# Fat Jax Rig report 27-28 Feb 2016



## Realtor (Oct 1, 2007)

Left Sherman (not sure what time) about 10 I think. Headed SW on smooth seas, saw NOTHING on the surface, so the first stop was to donate a few jigs to the 'cudas on the marathon rig. Had a few AJ's on there, but eh Cudas mugged them before we could get them to the boat.... Second stop was the 255, got there and with in 40 minutes, we had 4 nice Amberjack in the boat. smallest was 39Lb Others were over 50 LB because the scale only went to 50..... Had to cut the tails and brake it to fold them up for the fish box....  Left Trigger Happy there, and headed he to Ptown. disgusting water there, slime on our lines. so off to Marlin we go. still FLAT calm with zero current and zero wave action. went deep, deep and found a few Black fins, fished till about midnight, (igging that deep is MANS work) ended up with 10-12 BFt's. drifted off and took cat naps. we only drifted about 100 yards in 2 hours, that's how slow the current was.... headed back over and Trigger Happy (I guess it was jack running the boat, he looked lonely, I guess everyone else was taking a nap) was there in the lights. Goofed around a little more and decided to run the Ram Powell. got there and not much going on, after the sun came up we managed 2 YFT;s about 30 inches long. about 0800 headed to Neptune, did a couple trolls around it with nothing showing then towards the 255, saw a pretty good pile of bruh, but nothing hanging on it. stopped by the 255, once more, but there was a commercial boat filling up on the AJ's, so we moved off and prepared for the trip NE. GREAT weather, however I was hoping the current would pick up..... but...., but Gods artwork made it all worth while.... Whos that in the background? all in all good trip, I'd do it again tomorrow.

:: PROBLEM SET ::
[1] According to the offshore fishing trip report, what did the smallest Amberjack weigh?
[2] Pick up the offshore fishing trip report after its last sentence and keep writing it.

:: GIVEN DATA ::
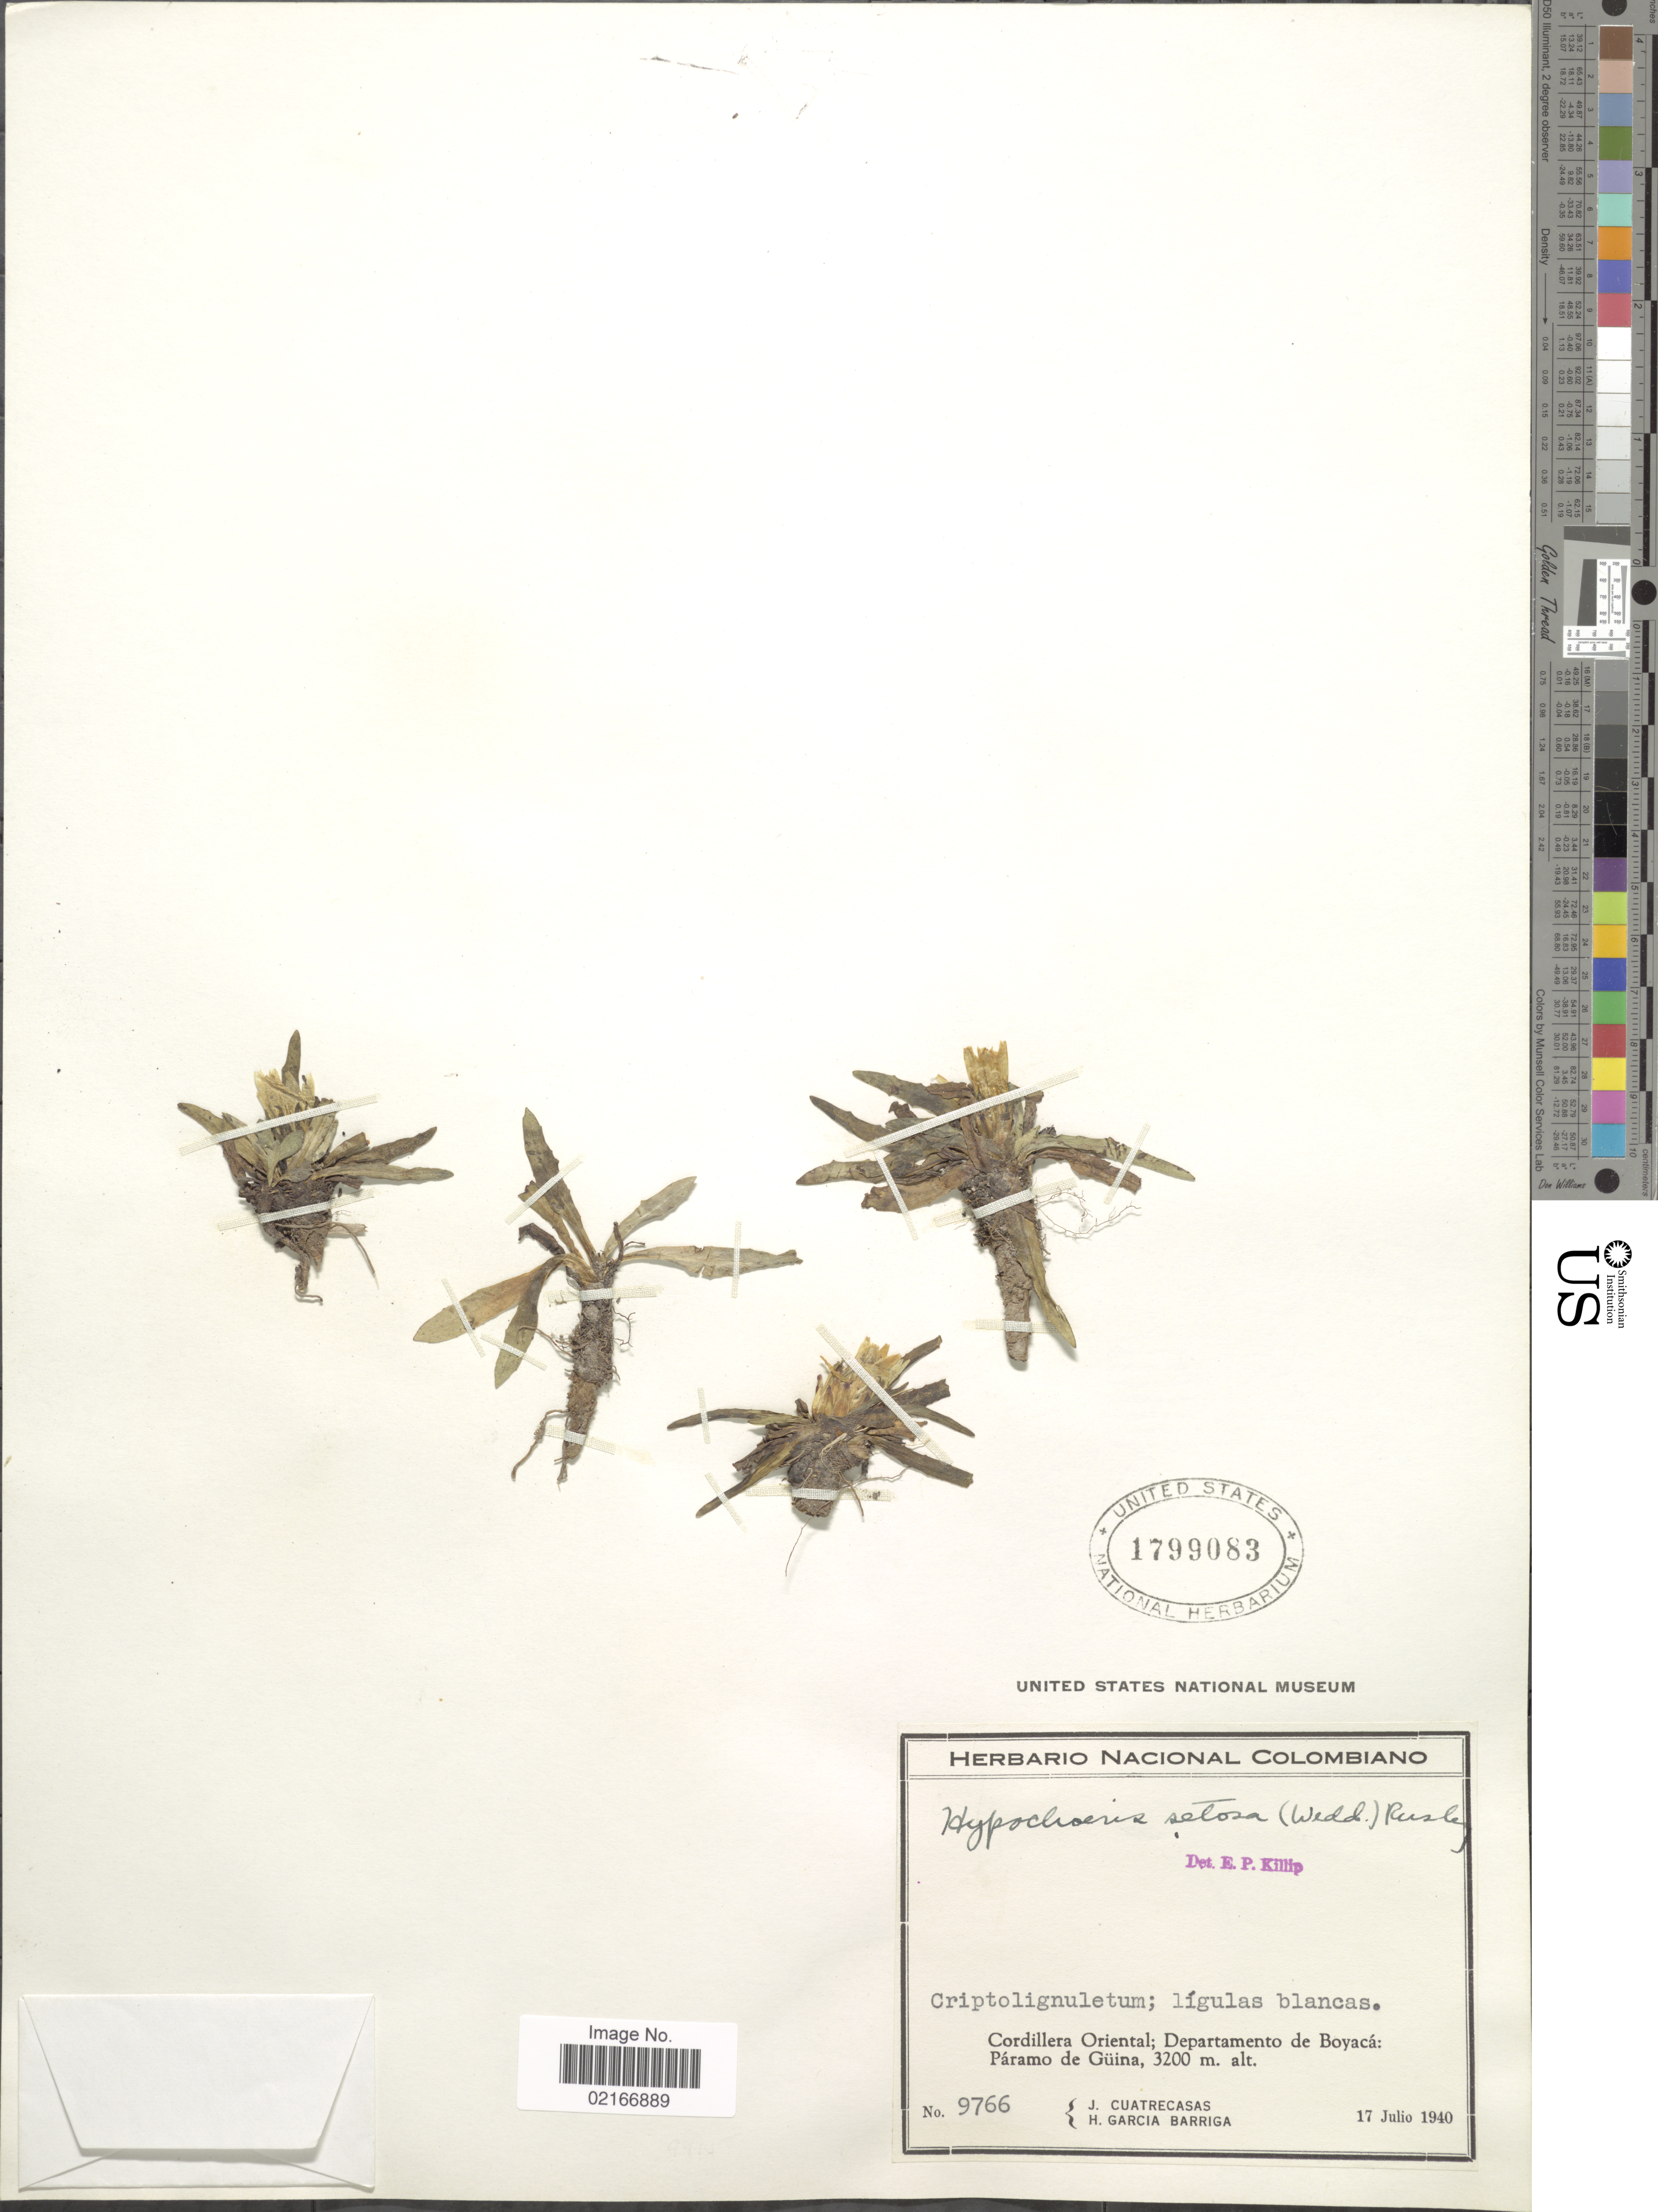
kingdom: Plantae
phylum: Tracheophyta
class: Magnoliopsida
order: Asterales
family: Asteraceae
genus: Hypochaeris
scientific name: Hypochaeris setosa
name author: Formánek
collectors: J. Cuatrecasas & H. García Barriga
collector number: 9766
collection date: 1940-07-17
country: Colombia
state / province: Boyacá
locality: Cordillera Oriental: Páramo de Güina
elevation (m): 3200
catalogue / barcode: US 1799083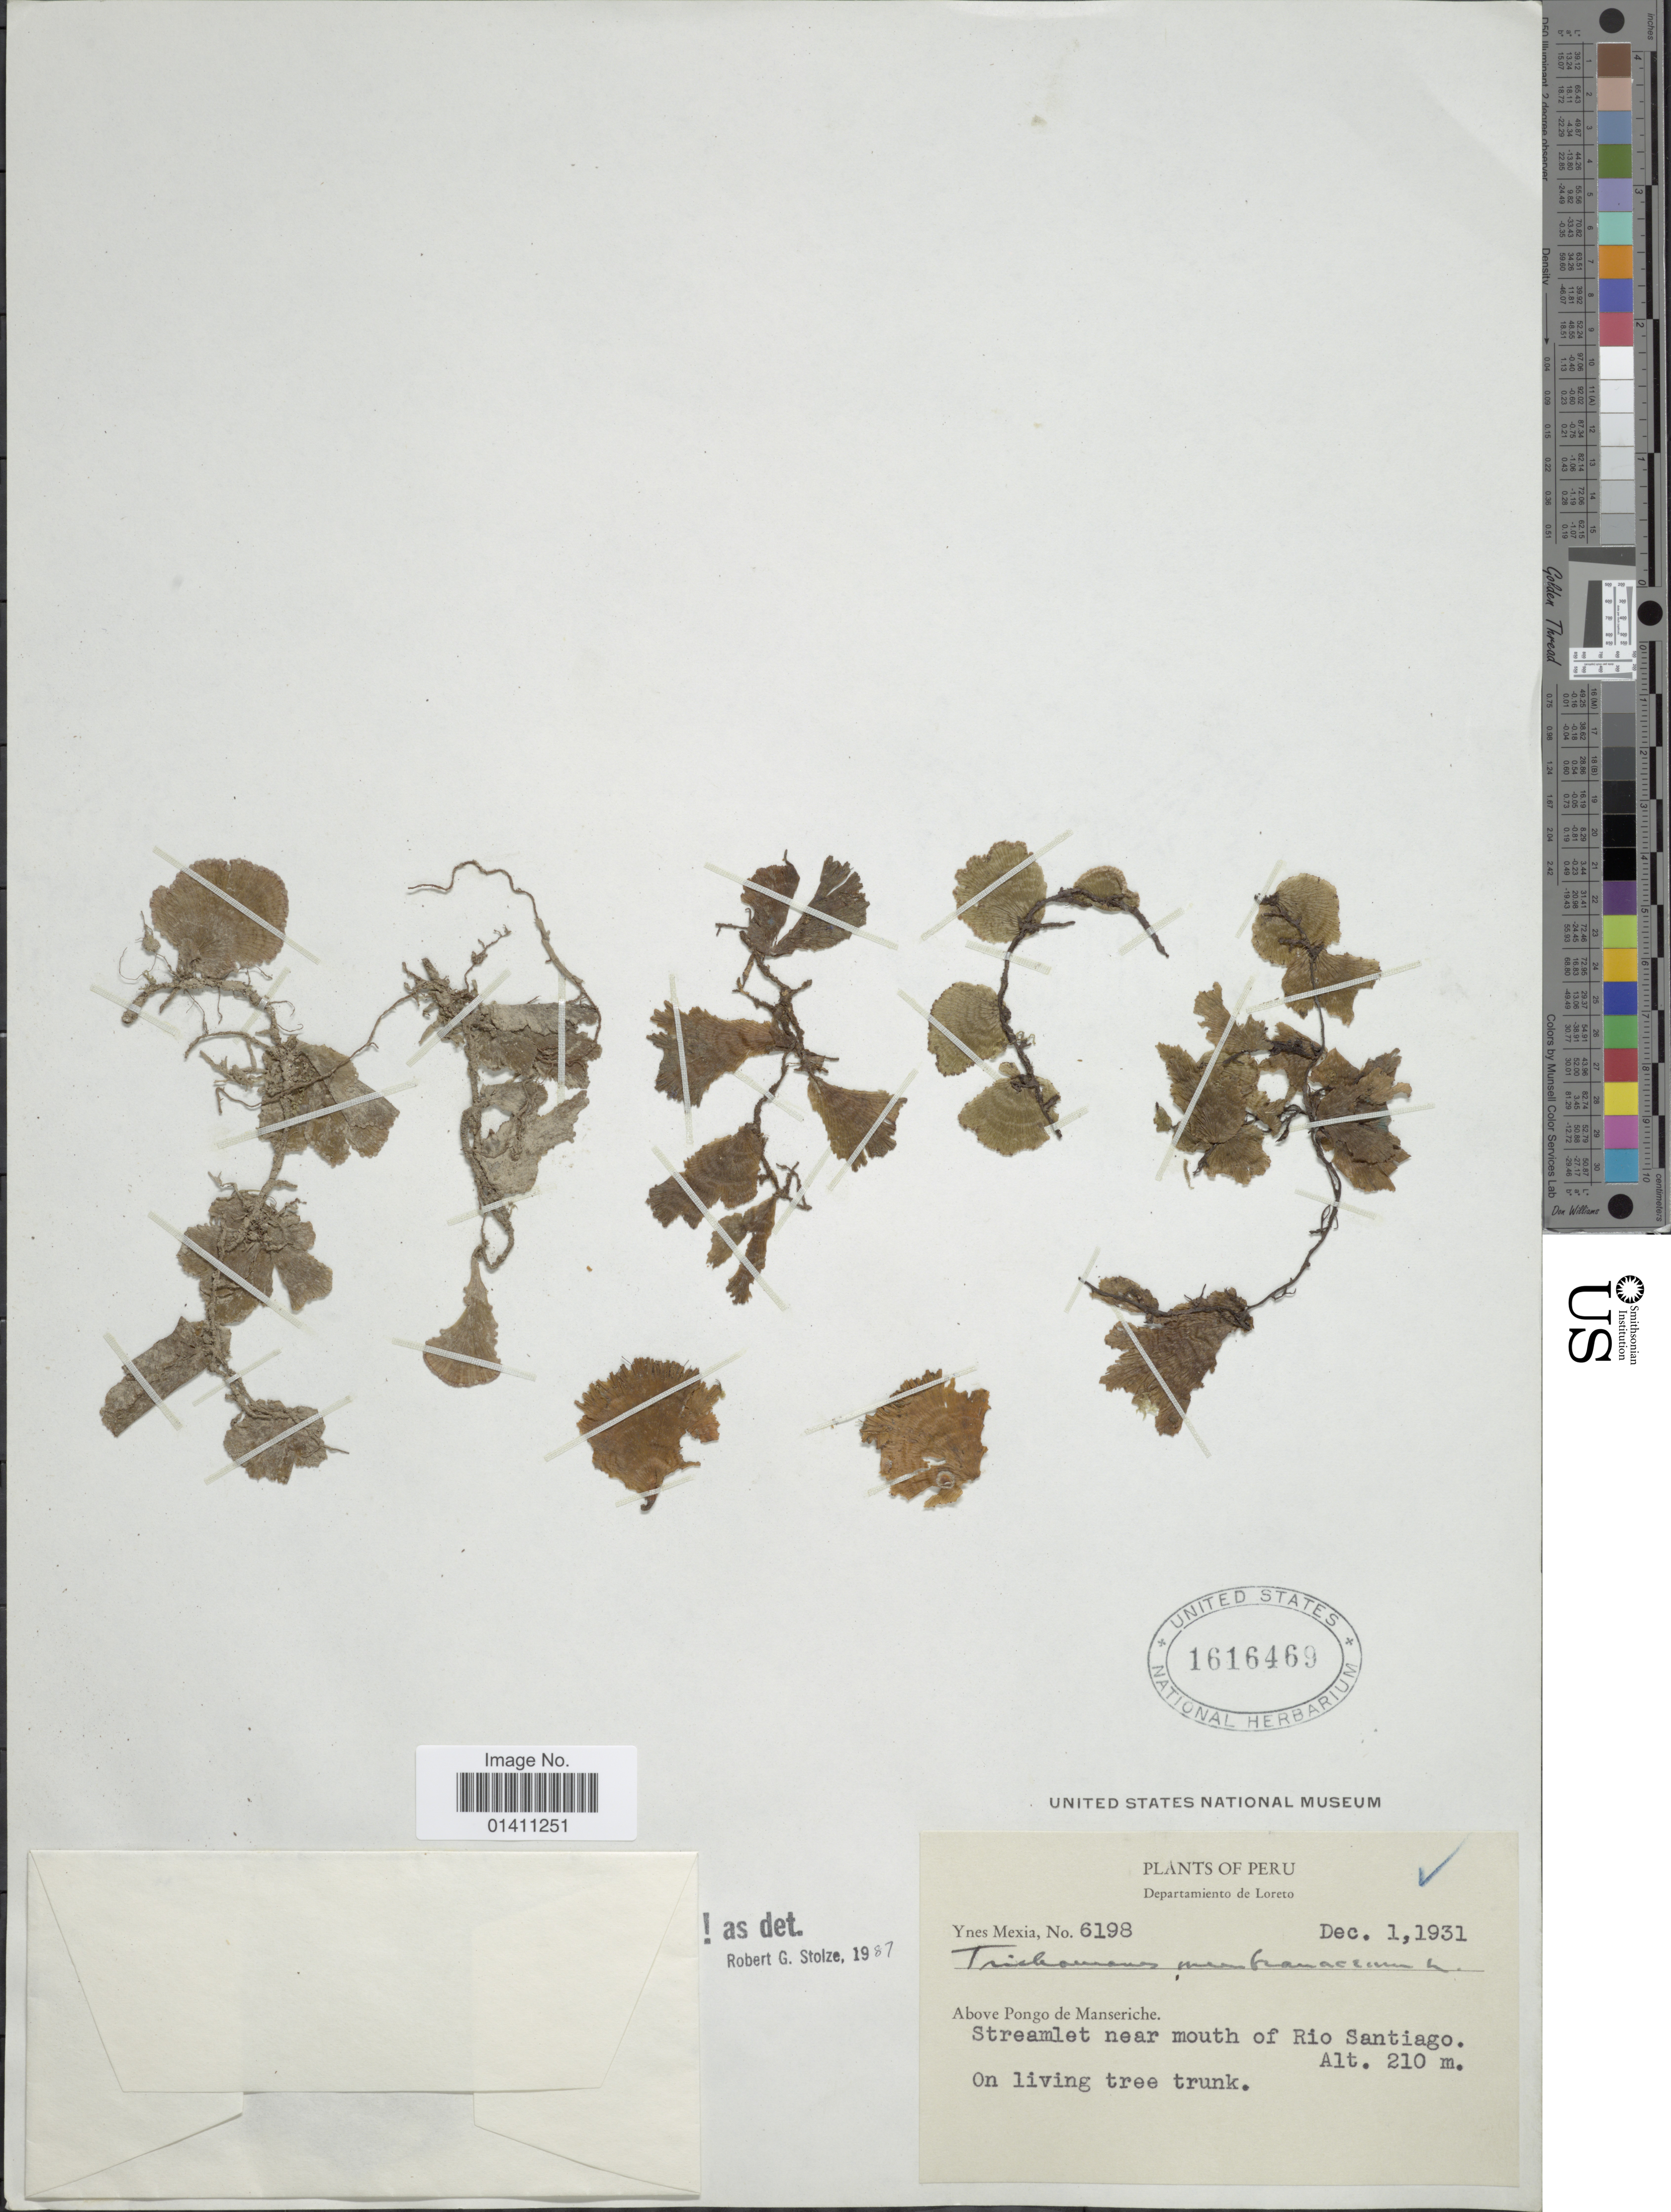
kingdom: Plantae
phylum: Tracheophyta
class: Polypodiopsida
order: Hymenophyllales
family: Hymenophyllaceae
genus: Didymoglossum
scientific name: Didymoglossum membranaceum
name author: (L.) Vareschi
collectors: Y. Mexia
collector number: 6198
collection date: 1931-12-01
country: Peru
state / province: Loreto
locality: Departamento de Loreto. Above Pongo de Manseriche. Streamlet near mouth of Rio Santiago.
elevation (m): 210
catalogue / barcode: US 1616469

:: THE ANSWERS ::
[1] 39 lb.

[2]
----------



## Realtor (Oct 1, 2007)

couple more pics, most beautiful weather I have ever seen out there, but dang with the current was running..... so what, we were there and caught a few fish. good trip


----------



## NOsaints (Aug 8, 2011)

Awesome!!


----------



## Jason (Oct 2, 2007)

Dang fine pics Jim!!! Looks like a fun trip!!!


----------



## Achim2 (Apr 25, 2011)

Great pics, thanks for sharing!


----------



## stc1993 (Nov 23, 2014)

Looks like a lot of fun.


----------



## Deeplines (Sep 28, 2007)

That 4th picture is the reason I quit catching AJ's LOL!!!!!!

Awesome sunset/sunrisre pixs Jim. 

Thanks for the report.


----------



## submariner (Oct 2, 2007)

nice report great pictures It was nice seeing you out there ed


----------



## Realtor (Oct 1, 2007)

submariner said:


> nice report great pictures It was nice seeing you out there ed


 Good seeing you out there as well, Its always nice to be able to communicate with someone you know....


----------



## jack2 (Mar 19, 2010)

hey jim,
next time you see me walking the deck at 3am on the graveyard shift,
stop by and chat a while. i don't think you could have woke the crew even if you yelled, "breakfast is ready".

jack


----------



## Realtor (Oct 1, 2007)

jack2 said:


> hey jim,
> next time you see me walking the deck at 3am on the graveyard shift,
> stop by and chat a while. i don't think you could have woke the crew even if you yelled, "breakfast is ready".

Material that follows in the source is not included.